↓

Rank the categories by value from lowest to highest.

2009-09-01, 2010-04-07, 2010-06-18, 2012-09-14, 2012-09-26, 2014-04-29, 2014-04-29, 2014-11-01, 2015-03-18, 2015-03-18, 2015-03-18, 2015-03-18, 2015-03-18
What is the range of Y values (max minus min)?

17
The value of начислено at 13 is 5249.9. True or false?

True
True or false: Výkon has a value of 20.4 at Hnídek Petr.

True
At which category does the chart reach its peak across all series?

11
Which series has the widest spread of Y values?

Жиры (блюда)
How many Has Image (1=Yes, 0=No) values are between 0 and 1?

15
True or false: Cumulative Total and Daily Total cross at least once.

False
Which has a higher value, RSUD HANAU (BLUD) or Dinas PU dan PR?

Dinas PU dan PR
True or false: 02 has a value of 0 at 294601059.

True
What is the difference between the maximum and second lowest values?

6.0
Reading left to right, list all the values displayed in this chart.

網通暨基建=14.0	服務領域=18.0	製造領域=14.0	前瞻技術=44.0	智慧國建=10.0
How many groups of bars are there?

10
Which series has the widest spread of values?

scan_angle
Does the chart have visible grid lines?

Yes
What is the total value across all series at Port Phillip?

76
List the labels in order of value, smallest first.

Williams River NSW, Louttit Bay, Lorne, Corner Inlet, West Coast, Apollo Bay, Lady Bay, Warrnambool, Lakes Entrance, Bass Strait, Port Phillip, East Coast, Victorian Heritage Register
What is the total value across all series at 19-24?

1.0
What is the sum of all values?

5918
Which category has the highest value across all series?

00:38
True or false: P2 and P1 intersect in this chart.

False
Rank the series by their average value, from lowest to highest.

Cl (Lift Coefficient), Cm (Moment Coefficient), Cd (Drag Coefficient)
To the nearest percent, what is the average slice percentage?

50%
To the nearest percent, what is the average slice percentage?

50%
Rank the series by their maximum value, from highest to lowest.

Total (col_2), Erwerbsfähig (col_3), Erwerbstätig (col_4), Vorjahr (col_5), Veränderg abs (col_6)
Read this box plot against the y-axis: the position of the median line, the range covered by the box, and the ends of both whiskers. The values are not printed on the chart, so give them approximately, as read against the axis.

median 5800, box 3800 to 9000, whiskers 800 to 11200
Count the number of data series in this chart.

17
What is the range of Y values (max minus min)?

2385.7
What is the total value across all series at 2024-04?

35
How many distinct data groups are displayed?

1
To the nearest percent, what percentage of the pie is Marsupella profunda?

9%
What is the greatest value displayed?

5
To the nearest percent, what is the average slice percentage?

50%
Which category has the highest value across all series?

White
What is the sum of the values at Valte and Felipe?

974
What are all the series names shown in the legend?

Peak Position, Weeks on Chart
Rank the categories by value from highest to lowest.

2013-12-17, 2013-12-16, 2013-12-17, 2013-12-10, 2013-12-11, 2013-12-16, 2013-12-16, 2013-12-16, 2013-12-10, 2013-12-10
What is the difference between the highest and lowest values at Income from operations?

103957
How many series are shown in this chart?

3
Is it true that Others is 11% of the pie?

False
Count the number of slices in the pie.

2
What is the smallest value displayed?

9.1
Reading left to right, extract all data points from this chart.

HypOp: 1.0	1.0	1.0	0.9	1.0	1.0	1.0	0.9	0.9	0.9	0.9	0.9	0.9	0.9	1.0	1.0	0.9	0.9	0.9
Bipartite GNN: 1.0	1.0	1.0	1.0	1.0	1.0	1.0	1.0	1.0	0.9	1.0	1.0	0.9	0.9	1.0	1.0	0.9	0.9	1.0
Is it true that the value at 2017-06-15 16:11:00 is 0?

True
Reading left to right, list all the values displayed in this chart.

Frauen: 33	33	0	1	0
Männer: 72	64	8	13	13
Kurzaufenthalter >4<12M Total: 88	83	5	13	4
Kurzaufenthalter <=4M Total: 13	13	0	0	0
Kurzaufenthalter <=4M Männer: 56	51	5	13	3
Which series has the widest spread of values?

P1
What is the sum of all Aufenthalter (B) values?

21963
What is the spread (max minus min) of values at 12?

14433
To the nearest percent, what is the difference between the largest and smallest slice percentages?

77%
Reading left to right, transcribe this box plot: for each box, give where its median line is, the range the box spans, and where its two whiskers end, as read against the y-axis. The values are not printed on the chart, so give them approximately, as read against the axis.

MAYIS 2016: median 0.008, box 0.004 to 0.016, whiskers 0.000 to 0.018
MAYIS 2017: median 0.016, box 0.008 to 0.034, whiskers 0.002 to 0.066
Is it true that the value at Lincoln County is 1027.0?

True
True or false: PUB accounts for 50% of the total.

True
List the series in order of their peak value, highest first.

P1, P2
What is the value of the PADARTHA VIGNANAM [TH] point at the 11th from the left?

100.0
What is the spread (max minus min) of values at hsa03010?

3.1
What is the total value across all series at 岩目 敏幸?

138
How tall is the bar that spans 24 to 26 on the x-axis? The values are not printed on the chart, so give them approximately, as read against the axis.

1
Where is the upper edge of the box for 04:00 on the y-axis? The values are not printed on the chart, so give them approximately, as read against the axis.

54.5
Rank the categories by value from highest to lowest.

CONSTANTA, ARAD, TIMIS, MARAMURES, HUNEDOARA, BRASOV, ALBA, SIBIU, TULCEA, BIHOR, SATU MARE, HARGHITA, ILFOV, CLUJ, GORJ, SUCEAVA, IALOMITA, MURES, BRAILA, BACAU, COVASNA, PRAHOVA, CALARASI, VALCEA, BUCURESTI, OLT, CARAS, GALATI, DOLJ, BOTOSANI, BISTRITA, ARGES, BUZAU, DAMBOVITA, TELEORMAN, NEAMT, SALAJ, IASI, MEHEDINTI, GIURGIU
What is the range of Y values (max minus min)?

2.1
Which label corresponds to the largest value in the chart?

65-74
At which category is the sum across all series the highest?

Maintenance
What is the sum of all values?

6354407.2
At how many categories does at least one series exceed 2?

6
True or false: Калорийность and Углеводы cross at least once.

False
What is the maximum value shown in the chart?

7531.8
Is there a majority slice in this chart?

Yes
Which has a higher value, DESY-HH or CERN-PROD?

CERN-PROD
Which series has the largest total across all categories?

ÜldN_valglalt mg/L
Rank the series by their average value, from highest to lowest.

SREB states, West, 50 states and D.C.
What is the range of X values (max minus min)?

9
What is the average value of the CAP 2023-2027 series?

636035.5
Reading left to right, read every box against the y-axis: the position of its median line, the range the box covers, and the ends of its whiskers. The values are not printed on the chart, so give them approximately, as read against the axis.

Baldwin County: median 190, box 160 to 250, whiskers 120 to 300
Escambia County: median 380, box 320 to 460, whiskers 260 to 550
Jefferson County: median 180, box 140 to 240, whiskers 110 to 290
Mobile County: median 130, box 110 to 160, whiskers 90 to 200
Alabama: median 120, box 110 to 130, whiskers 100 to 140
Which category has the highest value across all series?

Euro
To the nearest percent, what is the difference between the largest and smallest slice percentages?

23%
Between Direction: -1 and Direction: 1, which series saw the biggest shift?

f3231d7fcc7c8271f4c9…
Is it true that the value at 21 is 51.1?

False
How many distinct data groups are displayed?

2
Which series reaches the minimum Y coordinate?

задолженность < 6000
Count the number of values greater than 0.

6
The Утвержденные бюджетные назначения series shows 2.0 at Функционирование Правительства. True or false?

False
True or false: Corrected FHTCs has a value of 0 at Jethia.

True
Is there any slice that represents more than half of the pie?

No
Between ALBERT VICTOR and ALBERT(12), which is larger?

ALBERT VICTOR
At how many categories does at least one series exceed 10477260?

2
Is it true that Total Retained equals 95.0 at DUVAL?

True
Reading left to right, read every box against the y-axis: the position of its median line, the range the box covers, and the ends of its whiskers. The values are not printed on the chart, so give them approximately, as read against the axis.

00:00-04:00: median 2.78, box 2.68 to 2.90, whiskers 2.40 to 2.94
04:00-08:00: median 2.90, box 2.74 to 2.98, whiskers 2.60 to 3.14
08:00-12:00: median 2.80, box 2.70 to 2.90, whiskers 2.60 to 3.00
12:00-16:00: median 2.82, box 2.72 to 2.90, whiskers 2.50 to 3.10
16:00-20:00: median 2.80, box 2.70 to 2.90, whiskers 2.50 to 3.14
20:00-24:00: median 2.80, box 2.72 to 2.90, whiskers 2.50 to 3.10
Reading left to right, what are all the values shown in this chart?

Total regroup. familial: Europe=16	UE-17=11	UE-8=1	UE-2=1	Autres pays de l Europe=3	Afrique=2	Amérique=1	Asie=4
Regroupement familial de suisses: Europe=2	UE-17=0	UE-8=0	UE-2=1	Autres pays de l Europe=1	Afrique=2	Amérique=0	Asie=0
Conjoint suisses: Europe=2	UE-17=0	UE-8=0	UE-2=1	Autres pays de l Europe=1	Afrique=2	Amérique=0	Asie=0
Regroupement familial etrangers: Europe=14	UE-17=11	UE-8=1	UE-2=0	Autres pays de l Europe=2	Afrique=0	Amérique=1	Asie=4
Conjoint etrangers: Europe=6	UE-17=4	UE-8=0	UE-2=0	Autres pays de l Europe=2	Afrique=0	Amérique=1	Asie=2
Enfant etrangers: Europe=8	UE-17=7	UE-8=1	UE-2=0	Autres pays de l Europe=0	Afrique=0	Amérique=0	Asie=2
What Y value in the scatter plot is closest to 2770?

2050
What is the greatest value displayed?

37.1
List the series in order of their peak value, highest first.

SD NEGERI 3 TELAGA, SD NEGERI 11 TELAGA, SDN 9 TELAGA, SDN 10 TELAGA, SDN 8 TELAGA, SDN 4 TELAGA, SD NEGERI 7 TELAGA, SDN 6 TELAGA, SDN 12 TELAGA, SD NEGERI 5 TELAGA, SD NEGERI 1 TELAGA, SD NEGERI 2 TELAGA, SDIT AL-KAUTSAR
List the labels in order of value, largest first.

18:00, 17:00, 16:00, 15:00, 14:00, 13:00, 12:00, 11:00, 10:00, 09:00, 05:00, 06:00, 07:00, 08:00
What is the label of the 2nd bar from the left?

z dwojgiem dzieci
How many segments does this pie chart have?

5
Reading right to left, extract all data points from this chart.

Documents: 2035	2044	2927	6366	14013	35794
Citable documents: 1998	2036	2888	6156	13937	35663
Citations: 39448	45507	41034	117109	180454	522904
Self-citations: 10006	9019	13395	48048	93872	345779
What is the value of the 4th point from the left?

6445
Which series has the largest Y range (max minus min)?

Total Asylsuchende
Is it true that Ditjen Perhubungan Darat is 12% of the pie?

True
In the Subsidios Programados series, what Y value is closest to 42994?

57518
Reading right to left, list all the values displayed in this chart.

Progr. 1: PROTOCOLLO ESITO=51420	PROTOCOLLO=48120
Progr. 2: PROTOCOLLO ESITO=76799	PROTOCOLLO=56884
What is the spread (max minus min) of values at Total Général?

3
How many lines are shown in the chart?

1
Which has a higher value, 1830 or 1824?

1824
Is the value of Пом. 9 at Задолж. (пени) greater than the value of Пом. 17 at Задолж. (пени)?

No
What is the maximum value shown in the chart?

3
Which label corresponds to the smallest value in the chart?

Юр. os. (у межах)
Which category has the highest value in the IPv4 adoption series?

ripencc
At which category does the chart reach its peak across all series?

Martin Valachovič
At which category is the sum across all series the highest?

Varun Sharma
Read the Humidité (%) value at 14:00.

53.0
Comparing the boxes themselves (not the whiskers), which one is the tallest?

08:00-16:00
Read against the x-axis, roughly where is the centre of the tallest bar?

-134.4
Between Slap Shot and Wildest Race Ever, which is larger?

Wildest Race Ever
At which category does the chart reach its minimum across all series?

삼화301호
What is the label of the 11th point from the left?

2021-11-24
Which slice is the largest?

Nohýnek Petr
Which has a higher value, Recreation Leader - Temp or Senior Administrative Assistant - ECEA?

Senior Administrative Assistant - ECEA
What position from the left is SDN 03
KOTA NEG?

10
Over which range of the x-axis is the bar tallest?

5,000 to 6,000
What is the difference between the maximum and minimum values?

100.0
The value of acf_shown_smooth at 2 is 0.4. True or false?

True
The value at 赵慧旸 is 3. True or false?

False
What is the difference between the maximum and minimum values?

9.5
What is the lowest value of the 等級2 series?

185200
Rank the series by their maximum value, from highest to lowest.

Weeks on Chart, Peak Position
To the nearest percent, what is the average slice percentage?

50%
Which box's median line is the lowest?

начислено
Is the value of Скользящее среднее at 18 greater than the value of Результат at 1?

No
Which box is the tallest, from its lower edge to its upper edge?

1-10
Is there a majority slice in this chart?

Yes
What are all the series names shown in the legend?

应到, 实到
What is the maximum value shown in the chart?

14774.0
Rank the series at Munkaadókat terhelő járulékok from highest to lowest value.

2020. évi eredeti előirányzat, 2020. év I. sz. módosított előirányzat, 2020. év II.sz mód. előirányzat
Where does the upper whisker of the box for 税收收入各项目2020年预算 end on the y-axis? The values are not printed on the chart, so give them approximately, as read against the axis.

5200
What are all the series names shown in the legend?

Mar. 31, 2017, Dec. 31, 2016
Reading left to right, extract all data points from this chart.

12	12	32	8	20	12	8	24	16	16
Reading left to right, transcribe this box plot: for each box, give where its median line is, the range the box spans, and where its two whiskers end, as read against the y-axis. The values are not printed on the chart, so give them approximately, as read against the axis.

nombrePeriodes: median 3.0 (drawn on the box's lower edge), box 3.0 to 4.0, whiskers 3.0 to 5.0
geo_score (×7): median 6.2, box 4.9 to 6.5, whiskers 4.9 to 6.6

↑

**Directions for this task**: Starting at the first row and ending at the line that contains "Rank the series by their average value, from lowest", write these lines out again, swapping each "series" for "dataset" and keeping everything else unchanged.

**The answer**:
Rank the categories by value from lowest to highest.

2009-09-01, 2010-04-07, 2010-06-18, 2012-09-14, 2012-09-26, 2014-04-29, 2014-04-29, 2014-11-01, 2015-03-18, 2015-03-18, 2015-03-18, 2015-03-18, 2015-03-18
What is the range of Y values (max minus min)?

17
The value of начислено at 13 is 5249.9. True or false?

True
True or false: Výkon has a value of 20.4 at Hnídek Petr.

True
At which category does the chart reach its peak across all dataset?

11
Which dataset has the widest spread of Y values?

Жиры (блюда)
How many Has Image (1=Yes, 0=No) values are between 0 and 1?

15
True or false: Cumulative Total and Daily Total cross at least once.

False
Which has a higher value, RSUD HANAU (BLUD) or Dinas PU dan PR?

Dinas PU dan PR
True or false: 02 has a value of 0 at 294601059.

True
What is the difference between the maximum and second lowest values?

6.0
Reading left to right, list all the values displayed in this chart.

網通暨基建=14.0	服務領域=18.0	製造領域=14.0	前瞻技術=44.0	智慧國建=10.0
How many groups of bars are there?

10
Which dataset has the widest spread of values?

scan_angle
Does the chart have visible grid lines?

Yes
What is the total value across all dataset at Port Phillip?

76
List the labels in order of value, smallest first.

Williams River NSW, Louttit Bay, Lorne, Corner Inlet, West Coast, Apollo Bay, Lady Bay, Warrnambool, Lakes Entrance, Bass Strait, Port Phillip, East Coast, Victorian Heritage Register
What is the total value across all dataset at 19-24?

1.0
What is the sum of all values?

5918
Which category has the highest value across all dataset?

00:38
True or false: P2 and P1 intersect in this chart.

False
Rank the dataset by their average value, from lowest to highest.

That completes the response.